Zwei Krankenhäuser im Süden können nach Angaben der Hilfsorganisation Ärzte ohne Grenzen den Zustrom von Patienten kaum mehr bewältigen. Vor allem das Al-Aksa-Krankenhaus sowie das Nasser-Krankenhaus seien betroffen, teilte die Organisation mit.
Israel wirft der Hamas vor, Angriffe aus Wohngebieten und Krankenhäusern heraus zu verüben und Zivilisten als Schutzschilde zu missbrauchen.
WHO soll zu Räumung von Lager aufgefordert worden sein
Ein medizinisches Lager der Weltgesundheitsorganisation (WHO) im Süden des Gazastreifens musste nach Angaben der Organisation auf israelische Anordnung geräumt werden. Die Armee habe davor gewarnt, dass das Lager durch Bodenoperationen unzugänglich werde, teilte die WHO mit.

—————

Nenne alle Organisationen, die im Text über Krankenhäuser und ein WHO-Lager im Süden des Gazastreifens namentlich erwähnt werden. Die anschließenden Zeilen sind eigenständiges Material ohne Bezug zum Text.

—————

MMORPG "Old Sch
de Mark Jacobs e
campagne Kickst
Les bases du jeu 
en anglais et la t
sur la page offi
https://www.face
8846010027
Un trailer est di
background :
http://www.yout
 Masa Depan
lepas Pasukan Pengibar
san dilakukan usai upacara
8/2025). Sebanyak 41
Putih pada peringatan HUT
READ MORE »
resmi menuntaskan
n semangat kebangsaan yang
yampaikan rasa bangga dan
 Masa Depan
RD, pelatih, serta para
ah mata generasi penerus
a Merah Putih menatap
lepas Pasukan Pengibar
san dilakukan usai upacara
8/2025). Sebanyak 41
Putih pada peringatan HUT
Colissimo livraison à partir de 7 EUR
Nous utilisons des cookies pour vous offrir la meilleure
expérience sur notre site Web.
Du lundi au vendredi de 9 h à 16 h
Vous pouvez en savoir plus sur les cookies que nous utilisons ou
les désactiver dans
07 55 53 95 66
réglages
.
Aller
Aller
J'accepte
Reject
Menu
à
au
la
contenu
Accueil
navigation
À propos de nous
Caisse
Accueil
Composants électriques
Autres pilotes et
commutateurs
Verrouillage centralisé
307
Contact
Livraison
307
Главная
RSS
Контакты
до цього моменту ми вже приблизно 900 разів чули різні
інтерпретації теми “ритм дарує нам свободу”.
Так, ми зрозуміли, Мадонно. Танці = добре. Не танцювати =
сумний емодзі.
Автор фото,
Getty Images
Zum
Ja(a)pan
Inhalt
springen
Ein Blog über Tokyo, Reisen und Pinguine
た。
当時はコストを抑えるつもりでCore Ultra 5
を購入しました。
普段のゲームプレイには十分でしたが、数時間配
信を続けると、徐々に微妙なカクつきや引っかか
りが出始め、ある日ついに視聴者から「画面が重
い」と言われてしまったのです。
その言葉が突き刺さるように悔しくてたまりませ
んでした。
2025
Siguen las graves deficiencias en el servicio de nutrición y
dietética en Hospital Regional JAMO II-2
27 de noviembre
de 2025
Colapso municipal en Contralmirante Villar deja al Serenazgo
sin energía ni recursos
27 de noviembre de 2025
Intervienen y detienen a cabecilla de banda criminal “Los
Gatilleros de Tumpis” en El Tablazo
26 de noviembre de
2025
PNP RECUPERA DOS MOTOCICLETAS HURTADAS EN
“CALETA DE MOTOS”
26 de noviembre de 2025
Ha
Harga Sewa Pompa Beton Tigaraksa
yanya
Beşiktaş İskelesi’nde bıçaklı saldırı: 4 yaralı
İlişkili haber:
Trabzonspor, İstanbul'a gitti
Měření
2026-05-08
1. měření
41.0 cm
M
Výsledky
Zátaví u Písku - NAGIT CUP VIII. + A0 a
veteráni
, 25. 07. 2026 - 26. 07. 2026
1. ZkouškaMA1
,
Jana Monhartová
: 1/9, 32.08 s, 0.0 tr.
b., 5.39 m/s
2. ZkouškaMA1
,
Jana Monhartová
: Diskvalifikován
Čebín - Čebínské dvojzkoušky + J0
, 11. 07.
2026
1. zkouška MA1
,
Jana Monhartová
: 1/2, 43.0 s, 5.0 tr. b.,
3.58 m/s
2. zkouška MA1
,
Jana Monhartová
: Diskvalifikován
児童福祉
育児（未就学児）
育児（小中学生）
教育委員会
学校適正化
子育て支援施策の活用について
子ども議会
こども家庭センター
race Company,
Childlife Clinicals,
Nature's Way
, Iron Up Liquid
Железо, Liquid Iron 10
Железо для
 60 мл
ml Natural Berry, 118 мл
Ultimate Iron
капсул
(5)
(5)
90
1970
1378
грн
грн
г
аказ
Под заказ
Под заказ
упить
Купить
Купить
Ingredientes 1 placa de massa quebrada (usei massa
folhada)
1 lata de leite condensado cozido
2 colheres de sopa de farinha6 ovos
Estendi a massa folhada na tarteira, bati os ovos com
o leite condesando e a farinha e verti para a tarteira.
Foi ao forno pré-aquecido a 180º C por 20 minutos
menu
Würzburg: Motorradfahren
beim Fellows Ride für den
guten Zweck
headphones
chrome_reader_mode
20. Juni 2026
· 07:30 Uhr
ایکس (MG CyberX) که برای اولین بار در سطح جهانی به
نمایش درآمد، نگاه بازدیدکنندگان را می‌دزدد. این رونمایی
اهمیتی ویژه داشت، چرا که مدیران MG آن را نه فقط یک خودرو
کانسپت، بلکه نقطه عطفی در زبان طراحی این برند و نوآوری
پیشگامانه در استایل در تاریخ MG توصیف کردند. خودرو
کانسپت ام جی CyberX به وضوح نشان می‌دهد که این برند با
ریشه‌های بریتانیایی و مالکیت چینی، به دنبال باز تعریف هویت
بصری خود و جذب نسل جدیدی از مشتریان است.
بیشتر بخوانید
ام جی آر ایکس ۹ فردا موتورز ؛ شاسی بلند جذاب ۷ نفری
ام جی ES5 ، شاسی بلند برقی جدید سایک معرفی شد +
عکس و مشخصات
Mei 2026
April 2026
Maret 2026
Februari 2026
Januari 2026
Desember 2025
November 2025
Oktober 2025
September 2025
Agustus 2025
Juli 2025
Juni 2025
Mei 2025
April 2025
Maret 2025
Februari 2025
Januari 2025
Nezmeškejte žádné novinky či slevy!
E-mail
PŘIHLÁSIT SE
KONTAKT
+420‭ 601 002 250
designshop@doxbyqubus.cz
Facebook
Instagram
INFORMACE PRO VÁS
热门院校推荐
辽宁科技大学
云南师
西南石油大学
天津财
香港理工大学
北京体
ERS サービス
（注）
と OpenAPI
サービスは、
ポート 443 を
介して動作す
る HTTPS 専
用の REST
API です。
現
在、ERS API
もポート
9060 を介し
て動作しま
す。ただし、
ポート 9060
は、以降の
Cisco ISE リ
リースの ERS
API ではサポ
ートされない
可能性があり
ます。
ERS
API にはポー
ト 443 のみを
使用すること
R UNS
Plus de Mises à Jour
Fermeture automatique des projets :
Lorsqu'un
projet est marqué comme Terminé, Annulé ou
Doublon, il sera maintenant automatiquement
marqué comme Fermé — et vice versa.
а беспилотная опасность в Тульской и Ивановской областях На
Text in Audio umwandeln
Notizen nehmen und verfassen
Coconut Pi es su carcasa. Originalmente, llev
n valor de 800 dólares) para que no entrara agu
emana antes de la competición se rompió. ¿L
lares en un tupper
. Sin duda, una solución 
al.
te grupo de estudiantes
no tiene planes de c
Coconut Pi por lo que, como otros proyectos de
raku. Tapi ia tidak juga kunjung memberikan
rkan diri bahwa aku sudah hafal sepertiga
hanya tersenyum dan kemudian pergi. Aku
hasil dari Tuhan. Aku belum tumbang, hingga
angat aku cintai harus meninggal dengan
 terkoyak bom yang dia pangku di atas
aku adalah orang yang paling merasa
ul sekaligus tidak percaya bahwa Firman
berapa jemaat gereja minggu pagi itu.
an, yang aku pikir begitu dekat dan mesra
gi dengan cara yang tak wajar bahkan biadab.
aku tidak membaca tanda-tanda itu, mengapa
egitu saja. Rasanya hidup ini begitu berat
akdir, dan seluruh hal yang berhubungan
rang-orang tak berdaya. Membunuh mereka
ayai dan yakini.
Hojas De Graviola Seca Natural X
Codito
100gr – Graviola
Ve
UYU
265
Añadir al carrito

—————

#### Schriftliche Antwort:
Ärzte ohne Grenzen, Hamas, Weltgesundheitsorganisation (WHO)